The term psychogenesis can be used in the following three meanings:

  1. Development and change of individual mental abilities as well as the mental structure ( psyche ) of an individual in the course of his life history ( ontogenesis ). Examples are the development from child to adolescent and adult or from short chains of action to longer ones, or from coarser to “finer” behavior, etc.
  2. gradual development of mental functions within different species ( phylogenesis ). Examples are genealogical informative behaviors, such as those described by comparative ethology .
  3. Development history of psychiatric and psychosomatic illnesses as well as their psychological causes and conditions (also called psychogeny in this context ).

Psychogeny

Psychogenie is also the most frequently used noun for common compositions with the adjective psychogen , which was first used by Robert Sommer in the sense of " grounded in the psyche itself". It is a term that distinguishes itself from somatic causation (= somatogenic ) and refers to physical (such as movement disorders) and mental disorders and behaviors that are not the result of physical causes, but rather the result of psychological autonomy. So z. B. spoken of psychogenic depression , which means reactive depression. In the case of psychogenic paralysis , hysterical symptoms are considered ( conversion disorder ). Psychogenic seizures are not organically caused and therefore non-epileptic seizures (see epilepsy ). Psychogeny refers to downward effects .

Psychological development

This term is described differently depending on the psychological school.

In psychoanalysis , the development is described in direct connection with the prenatal unit “mother-child”, which leads through detachment, the defiant phase and puberty to adulthood. There is also an almost inexhaustible selection of literature.

In humanistic psychology it is assumed that the mental possibilities are already created in the child and that it is essentially about creating an environment in which the child can develop his abilities in the best possible way.

A behavior-therapeutic explanation for psychogenesis is the shaping of behavior through reward ( conditioning ), behavior change ( shaping ) or breaking habits ( chaining ).

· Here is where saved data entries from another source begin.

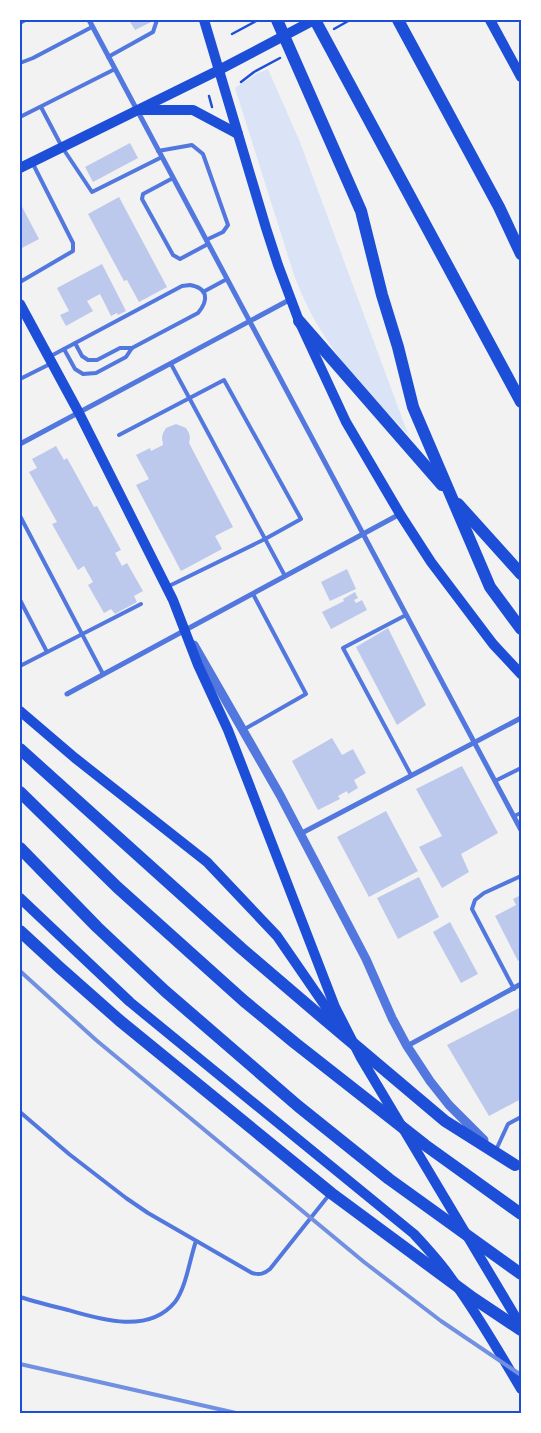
<svg xmlns="http://www.w3.org/2000/svg" width="541" height="1433" font-family="Raleway,sans-serif">
<style>
.green{fill:#dbe4f7}
.building{fill:#bdc9ec}
.lines{fill:none;stroke-linecap:round;stroke-linejoin:round}
.path{stroke:#1d4ed8;stroke-width:2.5}
.service{stroke:#5277de;stroke-width:4}
.minor{stroke:#5277de;stroke-width:5}
.tertiary{stroke:#5277de;stroke-width:9}
.secondary{stroke:#1d4ed8;stroke-width:10}
.motorway{stroke:#1d4ed8;stroke-width:12}
.rail{stroke:#7290e2;stroke-width:4}
.neatline{fill:none;stroke:#1d4ed8;stroke-width:2}
</style>
<rect width="100%" height="100%" fill="#f2f2f2"/>
<path class="green" d="M 268,69 L 300,142 L 408,434 C 387,412 363,389 345,365 C 324,339 307,309 295,278 L 235,88 L 256,74 Z"/>
<g class="building">
<polygon points="129,20 150,20 151,22 135,30"/>
<polygon points="130,143 138,158 93,182 85,167"/>
<polygon points="119,197 167,287 139,302 127,280 124,281 88,214"/>
<polygon points="20,203 39,239 20,249"/>
<polygon points="102,264 126,311 118,315 117,313 111,316 100,294 87,301 93,311 66,326 60,315 69,311 57,288"/>
<polygon points="176,424 186,428 189,433 190,438 189,443 233,527 215,536 222,549 181,571 136,485 149,479 136,455 150,448 151,451 163,445 162,438 163,433 166,428"/>
<polygon points="56,446 64,460 67,458 94,507 97,506 121,550 115,553 122,566 127,563 143,591 134,596 137,602 115,614 111,609 104,613 88,585 93,582 84,566 78,570 52,524 57,522 29,472 37,468 32,459"/>
<polygon points="347,569 356,589 330,601 321,582"/>
<polygon points="355,592 358,598 354,600 356,603 362,600 367,610 331,629 322,612 344,601 343,599"/>
<polygon points="388,628 426,705 397,725 356,647"/>
<polygon points="332,738 342,755 353,749 366,773 354,780 358,788 348,794 347,791 338,796 340,799 318,810 292,761"/>
<polygon points="462,766 498,833 461,854 469,872 442,888 419,847 442,836 416,789"/>
<polygon points="386,811 418,871 369,897 337,837"/>
<polygon points="419,877 439,917 398,939 377,898"/>
<polygon points="521,895 521,959 518,961 495,916 516,905 513,899"/>
<polygon points="450,922 478,974 461,983 433,932"/>
<polygon points="521,1007 521,1099 489,1116 447,1045"/>
</g>
<g class="lines">
<g class="path">
<polyline points="334,29 350,20"/>
<polyline points="232,34 258,20"/>
<polyline points="241,82 254,72 280,58"/>
<polyline points="209,96 212,107"/>
</g>
<g class="service">
<polyline points="20,23 25,20"/>
<polyline points="108,57 153,32 157,20"/>
<polyline points="20,63 33,58 92,27"/>
<polyline points="41,107 62,147 92,192 162,157"/>
<polyline points="20,117 115,69"/>
<polyline points="158,151 192,145 203,154 228,225 223,232 206,240"/>
<polyline points="173,178 143,194 142,199 173,255 180,259 208,244"/>
<polyline points="20,282 73,251 73,243 32,162"/>
<path d="M 190,285 C 208,288 209,300 198,313 L 132,348 L 126,357 L 96,373 L 83,374 L 75,369 L 64,349 L 182,286 Z"/>
<polyline points="203,292 227,279"/>
<polyline points="75,343 82,356 88,360 97,360 120,348 132,348"/>
<polyline points="49,357 64,349"/>
<polyline points="171,364 285,576"/>
<polyline points="20,379 52,363"/>
<polyline points="119,435 224,380 301,519 265,539 167,587"/>
<polyline points="20,516 103,674"/>
<polyline points="20,600 47,652"/>
<polyline points="406,615 343,648 411,775"/>
<polyline points="20,666 141,604"/>
<polyline points="243,730 306,694 253,594"/>
<polyline points="495,781 521,768"/>
<polyline points="514,816 521,813"/>
<polyline points="514,989 472,909 475,900 484,893 521,876"/>
<path d="M 20,1112 L 69,1154 L 126,1198 L 148,1213 L 252,1273 C 260,1275 264,1274 270,1269 L 329,1195"/>
<polyline points="496,1150 508,1124 521,1117"/>
<path d="M 20,1297 C 36,1302 52,1306 68,1310 C 102,1320 149,1334 175,1302 C 186,1288 190,1258 196,1241"/>
</g>
<g class="minor">
<polyline points="89,20 521,830"/>
<polyline points="20,444 291,299"/>
<polyline points="67,694 400,514"/>
<polyline points="300,834 521,718"/>
<polyline points="407,1046 521,984"/>
</g>
<polyline class="tertiary" points="194,645 280,795 366,959 392,1018 407,1046 430,1081 449,1105 484,1140"/>
<g class="secondary">
<polyline points="204,20 266,228 278,265 299,321 346,422 400,514 431,562 493,644 521,674"/>
<polyline points="490,20 521,77"/>
<polyline points="140,110 193,110 238,134"/>
<polyline points="20,168 219,70 314,20"/>
<polyline points="20,304 79,413 173,600 198,665 228,730 335,1007 361,1058 521,1326"/>
<polyline points="20,711 75,758 207,862 277,936 339,1026"/>
<path d="M 20,898 L 130,1002 L 414,1234 C 427,1248 440,1262 451,1278 C 477,1313 499,1352 521,1389"/>
</g>
<g class="motorway">
<polyline points="277,20 361,211 382,295 398,347 413,407 490,587 521,629"/>
<polyline points="315,20 521,402"/>
<polyline points="398,20 499,207 521,254"/>
<polyline points="299,321 442,485"/>
<polyline points="458,504 521,574"/>
<polyline points="20,749 241,948 317,1013 445,1121 515,1165"/>
<polyline points="20,792 117,887 244,1001 295,1043 425,1145 521,1214"/>
<polyline points="20,848 97,927 165,991 298,1106 389,1179 521,1274"/>
<polyline points="20,931 59,967 119,1020 331,1193 473,1298 521,1330"/>
</g>
<g class="rail">
<polyline points="20,971 96,1040 364,1262 441,1321 521,1375"/>
<polyline points="20,1364 236,1413"/>
</g>
</g>
<rect width="541" height="1433" fill="none" stroke="#ffffff" stroke-width="42"/>
<rect x="21" y="21" width="499" height="1391" class="neatline"/>
</svg>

Developmental psychology and brain research use structural models of the brain or psyche , which are related to the aspects of self-organization and hierarchization of behavior. Prominent representatives are, for example, the basic psychogenetic law of Stanley Hall , the intelligence structure model by Piaget and the model of ego development by Jane Loevinger .

See also

  • somatic = physically or somatically caused, relating to "somatogenesis", d. H. the physical history of an illness
  • iatrogenic = caused by the doctor
  • endogenous = caused from "within" (see endogenous psychosis , endogenous eczema , etc.)
  • Functional syndromes = a term that does indeed relate to the function of individual organs and is therefore physiological, but which encompasses a wide range of meanings between organic and psychological , cf. also psychophysiology .
  • Reactivity (medicine) = in medicine and psychology the result of specified or suspected mostly external triggering or causal factors, e.g. B. reactive lymphadenitis, reactive depression, etc.
  • Peristasis (biology) = not genetically triggered, but by environmental factors.
  • pathoplastic = social and cultural factors "helping to shape" the symptoms of the disease, but not "causing" them (teaching of classical German psychiatry)
  • psychodynamic = mostly related to the forces that the mental apparatus according to Sigmund Freud provides - or simply a mentally sensitive reaction in the sense of psychodynamism.
  • Couvade syndrome
  • Munchausen Syndrome

Web links

Individual evidence

  1. Manuel Dafotakis, Dennis A. Nowak: Psychogenic movement disorders - clinic, additional diagnosis and differential diagnosis. In: Current Neurology. Volume 42, 2015, pp. 603-610.
  2. Uwe Henrik Peters : Lexicon of Psychiatry, Psychotherapy, Medical Psychology . Urban & Fischer, Munich 6 2007; ISBN 978-3-437-15061-6 ; Page 432 (online)
  3. Thure von Uexküll (Ed. And others): Psychosomatic Medicine . 3rd edition, Urban & Schwarzenberg, Munich 1986, ISBN 3-541-08843-5 ; Pp. 613, 732, 773, 1286, 1288 f. to control unit “downward effect”.